While some parts of the process have been studied before, Saxion says to be the first to realise the entire procedure, from fishing PET bottles from the river near the Dutch city of Zwolle to the manufacturing of a garment. Not only did they technically realise the project, they also proved it is financially feasible.
Saxion works with the company Clear Rivers, which cleans up rivers, as the name implies. They separate PET plastics from the rest, which is then shredded, cleaned and dried. Using smelt spinning, the material is turned into yarn by Senbis. PET, which stands for PolyEthylene Terephthalate, is molecularly the same what we know as polyester, and is therefore suitable for clothing. After the spinning process, the yarn is woven into fabric in the last weaving mill in Enschede, the Netherlands, A.C. ter Kuile.

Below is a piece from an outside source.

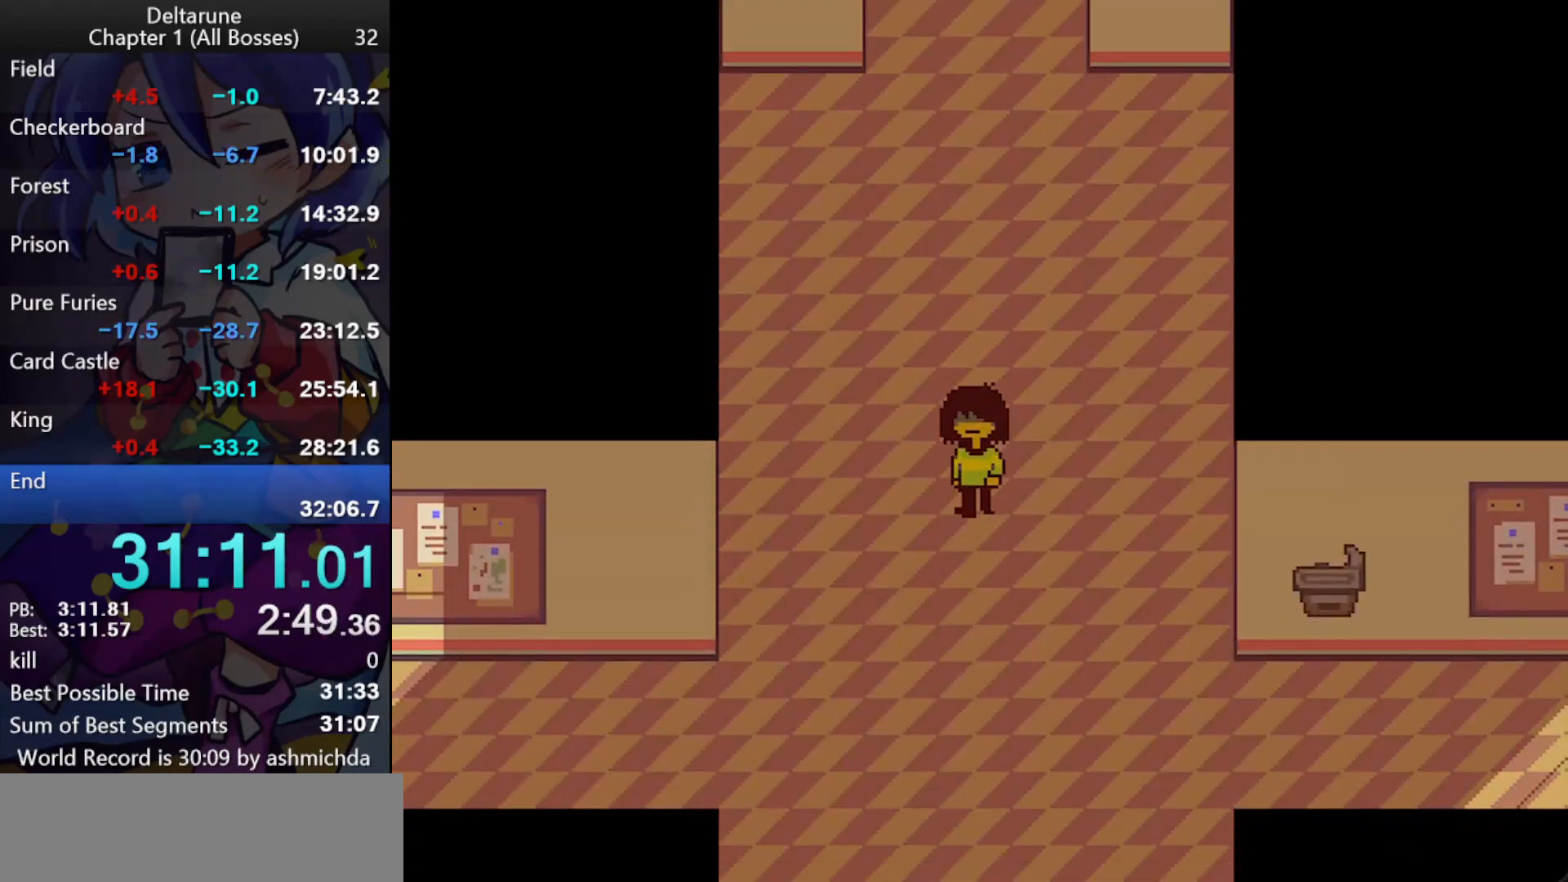
{"keys": ["ctrl_l", "down"], "events": []}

In the project, the researchers used river plastics in both the yarn and the buttons of the garment. It consists of 25% PET yarn sourced in the IJssel river near Zwolle. The remaining 75% is currently cotton. However, the proportions can easily be tweaked to be 50/50.

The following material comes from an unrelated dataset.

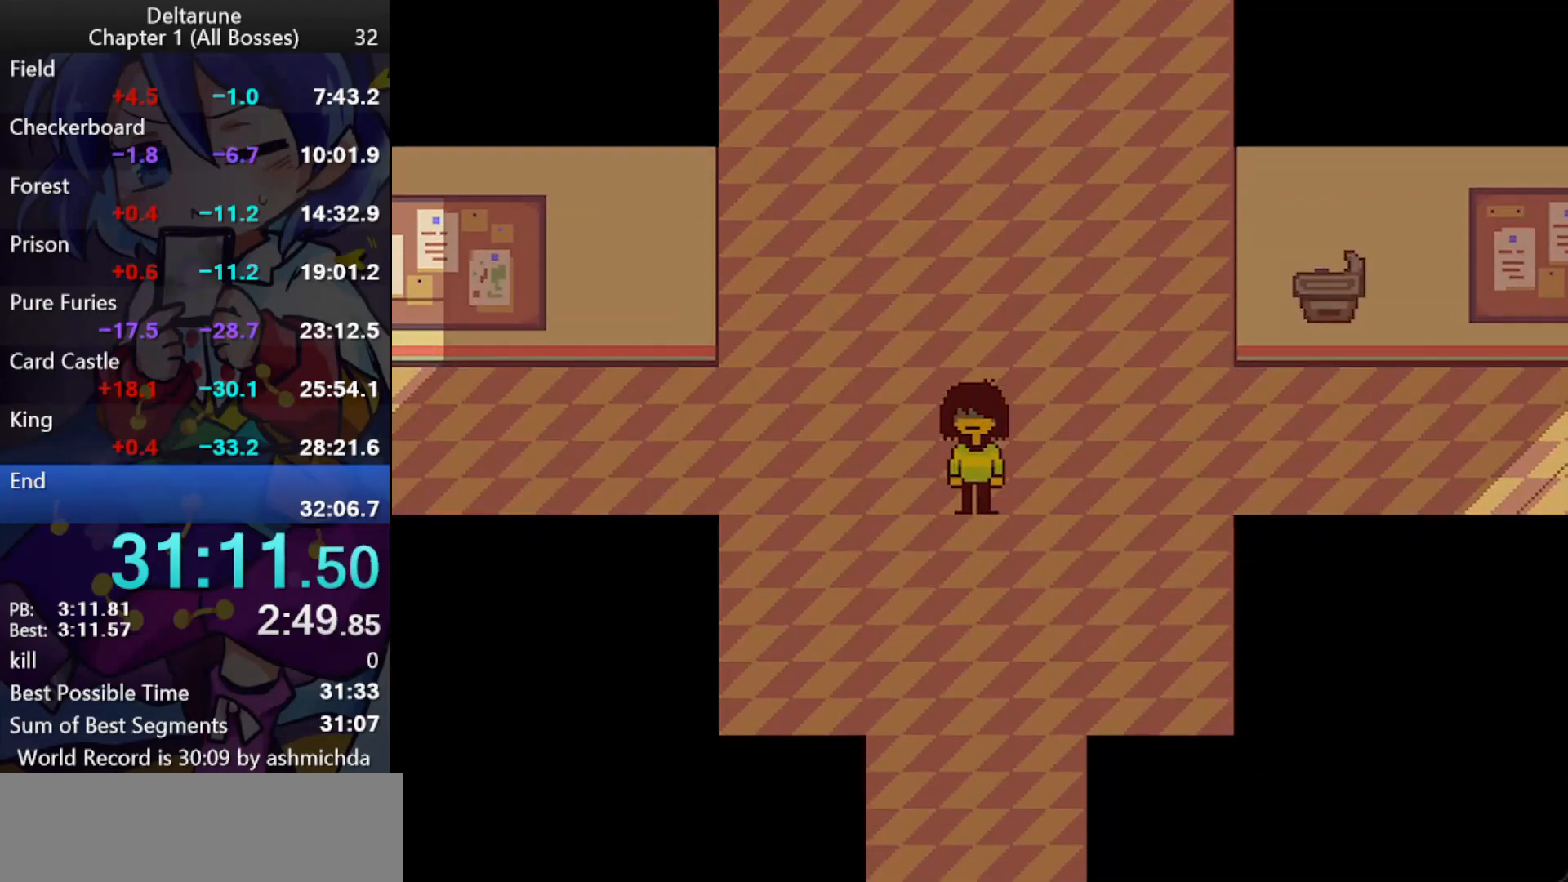
{"keys": ["ctrl_l", "down", "z"], "events": [[133, "z", "down"], [167, "z", "up"], [217, "z", "down"], [367, "z", "up"], [450, "z", "down"]]}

With the current procedure, the extra costs of a blouse are 10 euros per square metre. However, the quality of the yarn is very high as it is very thin, so some savings can be made with thicker yarn.
Making clothing from thin-walled plastics, which includes PET, is one part of a larger project called Post-use Plastic Foil Solutions, in which Saxion partners with local companies to optimise systems to separate, clean and reuse thin-walled plastics, with the aim to viably recycle difficult to recycle plastics.
While the aim to make the production of clothing more sustainable by using recycled plastics is a noble one, plastic clothing, recycled or not, still forms a pollution problem. When washed, plastic-based clothing sheds microfibres made of plastic, also called microplastic, in the environment. Microplastics have been found in the deepest troughs in the ocean, in animals, and even in our own blood and lungs (though there are also environmental and social problems with the use of cotton). But as long as plastics are used in clothing, recycled plastics are of course the better option.